» What the task requires
Extend the news report on the court ruling about the mutual wills, picking up after its final sentence.

» Page text
------
Asia

Parents' mutual wills made in 2001 take precedence over mother’s 2017 will: Court

SINGAPORE – The youngest of five siblings, described by his sisters as the favourite child, was given 35 per cent of his parents’ estate when they made mutual wills in 2001.

Such wills are made by two people who each sign separate similar wills and are legally bound not to revoke or change their will upon the other party’s death.

The father died in 2004 and, in 2017, the mother made another will, stipulating that her assets of about $356,000 would be shared equally by the eldest and youngest daughters. 

The two sons and middle daughter would get $1 each. After his mother’s death in 2019, the youngest sibling, 56, took his two sisters, aged 63 and 60, to court. He sought a declaration that the 2001 mutual wills expressed his mother’s last wishes.

On Friday (Aug 20), the High Court ruled in his favour, saying that the mutual wills “must take precedence” over the 2017 one.

The parties’ names were not disclosed.
------
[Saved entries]
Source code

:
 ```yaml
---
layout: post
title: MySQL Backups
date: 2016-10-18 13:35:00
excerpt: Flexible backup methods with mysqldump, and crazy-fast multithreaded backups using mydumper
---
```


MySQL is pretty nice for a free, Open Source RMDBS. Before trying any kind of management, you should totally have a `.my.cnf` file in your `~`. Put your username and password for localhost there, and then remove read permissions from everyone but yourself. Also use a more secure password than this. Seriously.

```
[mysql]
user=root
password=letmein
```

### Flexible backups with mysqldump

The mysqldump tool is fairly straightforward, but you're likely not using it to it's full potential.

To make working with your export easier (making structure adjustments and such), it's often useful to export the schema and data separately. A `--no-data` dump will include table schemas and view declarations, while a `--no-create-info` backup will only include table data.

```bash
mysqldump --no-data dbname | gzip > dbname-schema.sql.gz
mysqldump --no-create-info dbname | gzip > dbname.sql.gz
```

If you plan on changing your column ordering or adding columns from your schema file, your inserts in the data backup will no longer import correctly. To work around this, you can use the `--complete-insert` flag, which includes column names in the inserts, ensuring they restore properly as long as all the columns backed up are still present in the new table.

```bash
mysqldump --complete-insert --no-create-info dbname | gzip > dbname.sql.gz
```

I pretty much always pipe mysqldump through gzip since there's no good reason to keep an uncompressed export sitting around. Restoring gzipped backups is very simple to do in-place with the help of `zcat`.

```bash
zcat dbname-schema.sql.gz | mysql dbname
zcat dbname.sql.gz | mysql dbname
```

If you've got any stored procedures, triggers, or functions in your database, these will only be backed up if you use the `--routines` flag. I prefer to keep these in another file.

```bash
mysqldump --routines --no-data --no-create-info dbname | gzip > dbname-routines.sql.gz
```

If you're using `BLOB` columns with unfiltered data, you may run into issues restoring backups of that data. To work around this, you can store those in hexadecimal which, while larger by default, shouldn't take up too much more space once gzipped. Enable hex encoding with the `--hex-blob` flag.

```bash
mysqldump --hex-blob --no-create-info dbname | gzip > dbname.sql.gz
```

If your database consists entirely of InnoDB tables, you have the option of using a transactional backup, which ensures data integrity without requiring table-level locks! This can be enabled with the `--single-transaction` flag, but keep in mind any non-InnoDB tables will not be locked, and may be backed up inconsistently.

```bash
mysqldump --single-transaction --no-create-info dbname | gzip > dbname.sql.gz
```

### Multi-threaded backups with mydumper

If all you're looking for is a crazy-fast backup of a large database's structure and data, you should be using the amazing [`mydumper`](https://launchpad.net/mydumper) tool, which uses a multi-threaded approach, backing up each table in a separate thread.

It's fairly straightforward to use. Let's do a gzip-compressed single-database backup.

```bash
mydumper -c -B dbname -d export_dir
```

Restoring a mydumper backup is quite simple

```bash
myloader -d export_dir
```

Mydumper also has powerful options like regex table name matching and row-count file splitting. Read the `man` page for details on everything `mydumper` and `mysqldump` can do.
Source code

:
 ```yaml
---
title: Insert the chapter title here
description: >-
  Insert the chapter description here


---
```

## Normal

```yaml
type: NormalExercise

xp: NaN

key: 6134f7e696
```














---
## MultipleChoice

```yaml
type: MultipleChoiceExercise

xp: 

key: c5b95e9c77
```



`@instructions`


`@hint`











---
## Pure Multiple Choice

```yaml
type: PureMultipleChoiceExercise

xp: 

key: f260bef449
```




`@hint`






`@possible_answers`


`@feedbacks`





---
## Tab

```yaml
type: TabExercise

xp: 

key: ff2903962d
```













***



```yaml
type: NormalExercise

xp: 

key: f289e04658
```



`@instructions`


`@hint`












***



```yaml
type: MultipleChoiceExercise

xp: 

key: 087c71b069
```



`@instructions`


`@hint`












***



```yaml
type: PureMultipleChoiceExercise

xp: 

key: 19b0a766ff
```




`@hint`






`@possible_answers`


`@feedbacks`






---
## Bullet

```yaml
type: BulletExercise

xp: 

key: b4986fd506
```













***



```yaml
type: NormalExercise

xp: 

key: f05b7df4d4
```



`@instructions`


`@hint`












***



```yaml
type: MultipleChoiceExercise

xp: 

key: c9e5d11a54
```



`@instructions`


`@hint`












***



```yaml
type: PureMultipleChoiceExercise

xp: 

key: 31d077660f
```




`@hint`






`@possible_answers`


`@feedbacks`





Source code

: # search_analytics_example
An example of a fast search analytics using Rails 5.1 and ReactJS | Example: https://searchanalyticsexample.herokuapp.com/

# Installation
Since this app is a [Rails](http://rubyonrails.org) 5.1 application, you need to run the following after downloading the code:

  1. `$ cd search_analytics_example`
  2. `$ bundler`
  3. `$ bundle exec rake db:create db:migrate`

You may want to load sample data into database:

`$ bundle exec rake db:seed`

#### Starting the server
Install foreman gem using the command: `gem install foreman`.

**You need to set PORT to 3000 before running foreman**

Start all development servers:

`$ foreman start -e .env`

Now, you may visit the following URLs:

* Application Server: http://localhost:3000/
------
» Answer space
Justice Choo Han Teck said he found no evidence that the mutual wills were invalid or had been made under duress or undue influence.

In March 2001, the father, then 68, and the mother, then 64, had made mutual wills before their lawyer.

The younger son would get 35 per cent, the three daughters  10 per cent each, and a grandson 35 per cent. The older son would get nothing.

The couple agreed not to alter their wills and named their younger son and eldest daughter as the executors and trustees of the wills. 

After the father died in 2004 at 71, the wills kept by the younger son were not produced.

In April 2017, the mother was taken to a lawyer to make a will by the eldest daughter, who regularly accompanied her to see doctors then.

The mother died in 2019 at 82. 

The two defendant sisters argued that the mutual wills were made in suspicious circumstances or had not been properly explained to their parents.

They argued that the wills were made on March 8, 2001, three days after medical memos certified that the couple were of sound mind.

Justice Choo accepted the younger son’s explanation that he forgot about the wills after the father died because the family assumed that all the assets would pass to the mother.

Hence, the question of inheritance became an issue only after she died.

Justice Choo accepted the testimonies of the lawyer and the lawyer’s secretary who witnessed the making of the 2001 wills. 

They said they did not deviate from standard practices, such as making sure the clients knew what they wanted done.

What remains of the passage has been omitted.